TEMPE, Ariz. -- It's not often a team already has a 2-0 record when it starts the season, but the University of Wisconsin managed that rare feat this year.
After overpowering two college football non-entities at home, UW was forced to hit the reset button on its season. The victories counted, of course, but the real season for the 20th-ranked Badgers began Saturday night at Arizona State.
With a rare electric atmosphere at dressed-in-black Sun Devil Stadium and a legitimate Pac-12 Conference contender on the opposite sideline, the game figured to be the first real test for UW in Gary Andersen's first season as coach.
In truth, however, it was much more than that. Because matchups carry more weight when unfamiliar opponents meet in intersectional games, Arizona State was in many ways the ultimate test for this UW team.
That's because the Sun Devils were a bad matchup for the Badgers. Their strengths hit UW where it was weak or, more accurately, where it was still unproven despite the statistical domination of its first two opponents.
First of all, Arizona State's no-huddle spread passing attack, featuring junior quarterback Taylor Kelly, figured to test UW's revamped secondary in ways UMass and Tennessee Tech never could.
Second, the Sun Devils' aggressive, physical defensive line, led by all-America candidate Will Sutton, was expected for provide a stiff challenge for a UW offensive line that lost two starters to the NFL draft in April.
Finally, since Arizona State plays a high-pressure defense that was second in the nation in sacks last season, people were anxious to see if Joel Stave, UW's sophomore quarterback, could operate efficiently when under fire from the defense.
So how did UW do when facing its ultimate early season test?
In a word, it failed. UW's 32-30 loss to Arizona State, though it didn't end until a controversial play that will be debated in Wisconsin forever, showed that the concerns about certain areas were warranted. The Badgers took a 21-13 lead when Melvin Gordon dashed 80-yards for a touchdown on the first play of the second half, but the Badgers couldn't hang on for the victory, in large part because they couldn't sustain drives or stop the pass.
Let's take a look at the areas of concern one by one and see how the Badgers performed.
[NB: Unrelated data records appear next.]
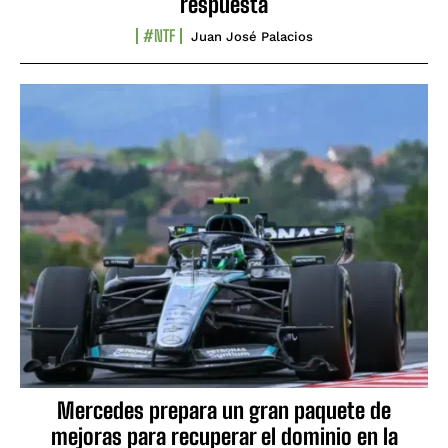
respuesta
#NTF
Juan José Palacios
Mercedes prepara un gran paquete de
mejoras para recuperar el dominio en la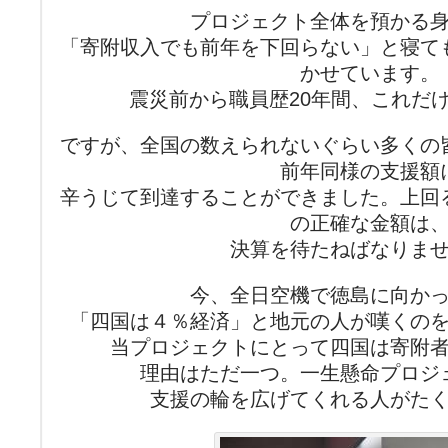
プロジェクト全体を預かる
「寄附収入でも前年を下回らない」と寝て
かせています。
震災前から職員歴20年間、これだ
ですが、全国の数えられないぐらい多くの
前年同様の支援額
辛うじて到達することができました。上回
の正確な金額は
決算を待たねばなりま
今、全日空機で徳島に向か
「四国は４％経済」と地元の人が嘆くの
当プロジェクトにとって四国は寄附
理由はただ一つ。一生懸命プロジ
支援の輪を広げてくれる人がた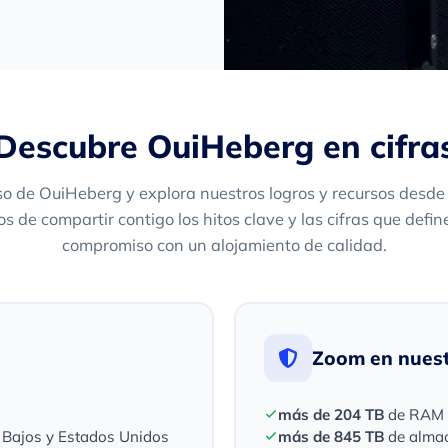
Descubre OuiHeberg en cifra
so de OuiHeberg y explora nuestros logros y recursos desde
s de compartir contigo los hitos clave y las cifras que defin
compromiso con un alojamiento de calidad.
Zoom en nuest
más de 204 TB
de RAM i
s Bajos y Estados Unidos
más de 845 TB
de alma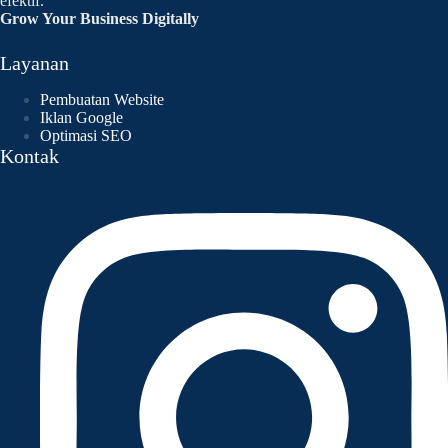
efektif.
Grow Your Business Digitally
Layanan
Pembuatan Website
Iklan Google
Optimasi SEO
Kontak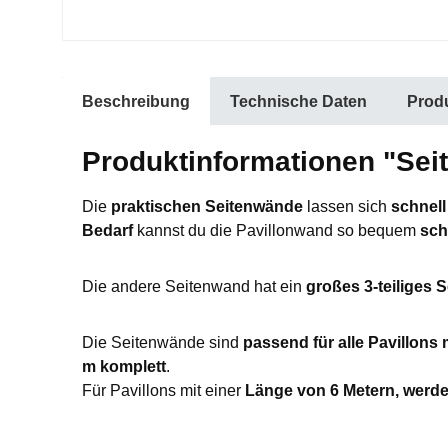
Beschreibung
Technische Daten
Produ
Produktinformationen "Sei
Die
praktischen Seitenwände
lassen sich
schnell
Bedarf
kannst du die Pavillonwand so bequem
sch
Die andere Seitenwand hat ein
großes 3-teiliges S
Die Seitenwände sind
passend für alle Pavillons 
m komplett
.
Für Pavillons mit einer
Länge von 6 Metern, werd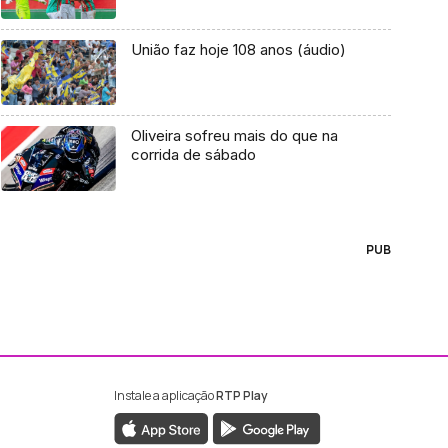
União faz hoje 108 anos (áudio)
Oliveira sofreu mais do que na
corrida de sábado
PUB
Instale a aplicação
RTP Play
ebook da RTP Madeira
nstagram da RTP Madeira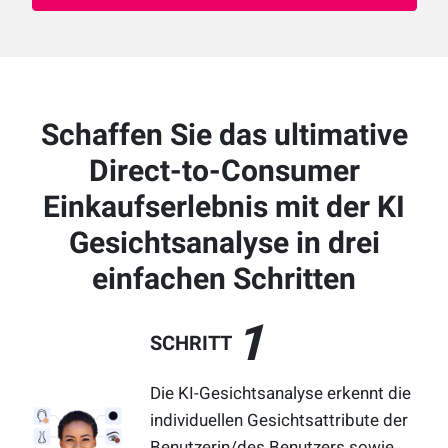
RODUKTDEMO
Schaffen Sie das ultimative
Direct-to-Consumer
Einkaufserlebnis mit der KI
Gesichtsanalyse in drei
einfachen Schritten
1
SCHRITT
Die KI-Gesichtsanalyse erkennt die
individuellen Gesichtsattribute der
Benutzerin/des Benutzers sowie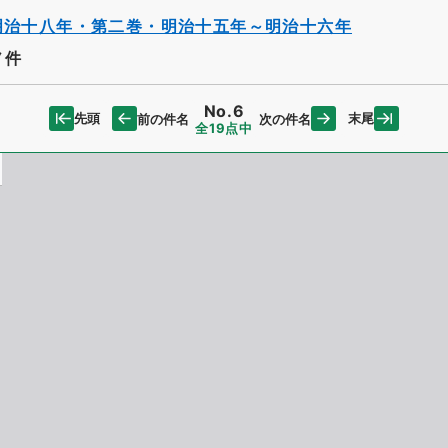
明治十八年・第二巻・明治十五年～明治十六年
ノ件
No.6
先頭
末尾
前の件名
次の件名
全19点中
UW's pass coverage didn't let Kelly and his multitude of pass receivers dominate the game until crunch time. Kelly's mobility and Arizona State's quick passing made getting to the quarterback almost impossible, so it was up to the backs and linebackers to maintain coverage.
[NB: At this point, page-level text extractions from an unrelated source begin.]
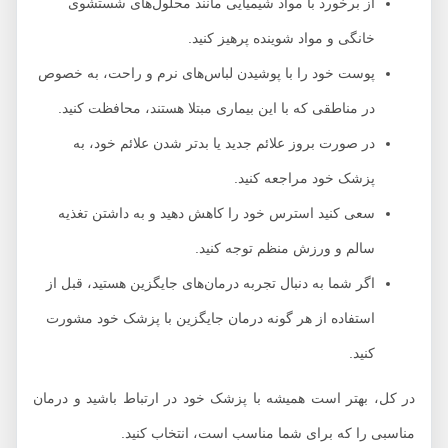
از برخورد با مواد شیمیایی مانند محلول‌های شستشوی
خانگی و مواد شوینده پرهیز کنید.
پوست خود را با پوشیدن لباس‌های نرم و راحت، به خصوص
در مناطقی که با این بیماری مبتلا هستند، محافظت کنید.
در صورت بروز علائم جدید یا بدتر شدن علائم خود، به
پزشک خود مراجعه کنید.
سعی کنید استرس خود را کاهش دهید و به داشتن تغذیه
سالم و ورزش منظم توجه کنید.
اگر شما به دنبال تجربه درمان‌های جایگزین هستید، قبل از
استفاده از هر گونه درمان جایگزین با پزشک خود مشورت
کنید.
در کل، بهتر است همیشه با پزشک خود در ارتباط باشید و درمان
مناسبی را که برای شما مناسب است، انتخاب کنید.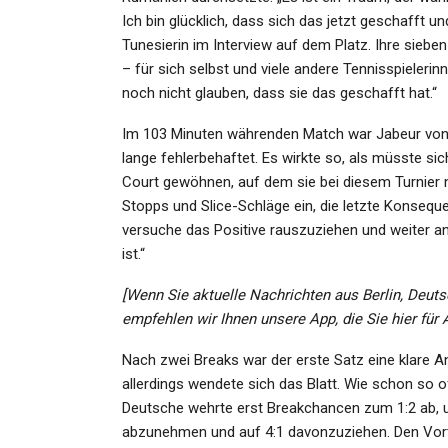
Ich bin glücklich, dass sich das jetzt geschafft un
Tunesierin im Interview auf dem Platz. Ihre sieben
– für sich selbst und viele andere Tennisspieler
GESUNDHEIT
noch nicht glauben, dass sie das geschafft hat.“
Deutsche Post Im Streik:
Im 103 Minuten währenden Match war Jabeur von 
Tarifverhandlungen
lange fehlerbehaftet. Es wirkte so, als müsste s
Gescheitert!…
Court gewöhnen, auf dem sie bei diesem Turnier no
Stopps und Slice-Schläge ein, die letzte Konseque
Admin
Feb 10, 2023
versuche das Positive rauszuziehen und weiter an
ist.“
[Wenn Sie aktuelle Nachrichten aus Berlin, Deuts
empfehlen wir Ihnen unsere App, die Sie hier für
GESUNDHEIT
Nach zwei Breaks war der erste Satz eine klare An
Philippinen: Explosion Eine
allerdings wendete sich das Blatt. Wie schon so o
Gastanks: 23 Verletzte Auf 
Deutsche wehrte erst Breakchancen zum 1:2 ab, 
abzunehmen und auf 4:1 davonzuziehen. Den Vorte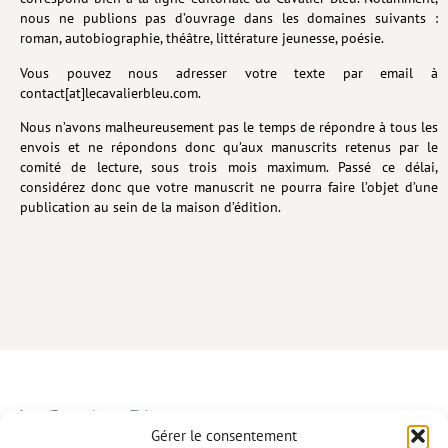
nous ne publions pas d’ouvrage dans les domaines suivants :
Lieux de…
roman, autobiographie, théâtre, littérature jeunesse, poésie.
MiMed
Vous pouvez nous adresser votre texte par email à
contact[at]lecavalierbleu.com.
Mobilisations
Nous n’avons malheureusement pas le temps de répondre à tous les
MythO !
envois et ne répondons donc qu’aux manuscrits retenus par le
comité de lecture, sous trois mois maximum. Passé ce délai,
Actes de colloque
considérez donc que votre manuscrit ne pourra faire l’objet d’une
publication au sein de la maison d’édition.
>> Cavalier poche <<
>> Livres numériques <<
AUTEURS
PARTENARIATS
CORPORATE
Idées reçues – Corporate
Gérer le consentement
Livres blancs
Despite giving up nothing over the top, the defense allowed too many free-running receivers on critical plays. UW's youth showed late in the first half when cornerbacks Darius Hillary and Sojourn Shelton were called for pass interference on back-to-back plays despite being in reasonably good position. More penalties in coverage and an inability to cover a series of back-shoulder fades contributed to three long scoring drives that allowed the Sun Devils to come from behind and take a 32-24 lead in the fourth quarter.
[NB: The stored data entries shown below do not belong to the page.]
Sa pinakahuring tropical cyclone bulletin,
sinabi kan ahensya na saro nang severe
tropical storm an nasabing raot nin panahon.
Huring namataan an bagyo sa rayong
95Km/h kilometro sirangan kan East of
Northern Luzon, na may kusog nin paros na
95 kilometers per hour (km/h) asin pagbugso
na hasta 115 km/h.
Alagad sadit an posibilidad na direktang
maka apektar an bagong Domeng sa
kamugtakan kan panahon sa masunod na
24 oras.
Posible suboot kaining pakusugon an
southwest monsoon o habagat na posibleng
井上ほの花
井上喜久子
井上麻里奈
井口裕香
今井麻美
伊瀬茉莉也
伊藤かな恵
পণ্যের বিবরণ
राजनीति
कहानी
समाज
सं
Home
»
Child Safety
Meanwhile, Arizona State's aggressive blitzing caused problems for both the run and the pass early, but UW's line gradually asserted itself and began to open holes for Gordon and James White. The coaches also called some plays -- screen passes and fly sweeps -- to make the Sun Devils pay for their aggressiveness.
But even though the Badgers produced decent numbers on the ground, they didn't gain a ton of yardage between the tackles. The Badgers weren't going to hit their inflated 390-yard rushing average from the first two games, but they did have more than 200 yards on the ground.
Stave, who was inconsistent in UW's first two games, was under intense pressure as Arizona State threw a variety of blitzes at him. After a slow start, he settled down a bit but never truly found a rhythm.
Stave's relatively slow release showed at he had two passes batted down and was hit repeatedly as he threw, often affecting the pass. Stave got smoked when the line missed a delayed blitz by Anthony Jones and was slow getting up, but he was back in on the next series. Still, he appeared to be rushing when he missed some critical throws that stalled drives in the second half.
Give Stave credit, though. He hung tough and directed two late drives, one that cut the lead to two, another that gave UW a chance to win at the end. However, the game ended when Stave downed the ball but placed it on the ground after taking a knee instead of handing it to the official. UW wanted to spike the ball on the next play and kick a field goal, but confusion reigned, the officials never took charge and UW never got off another play.
In the end, it was one tough way for for a game UW team to fail such a big test.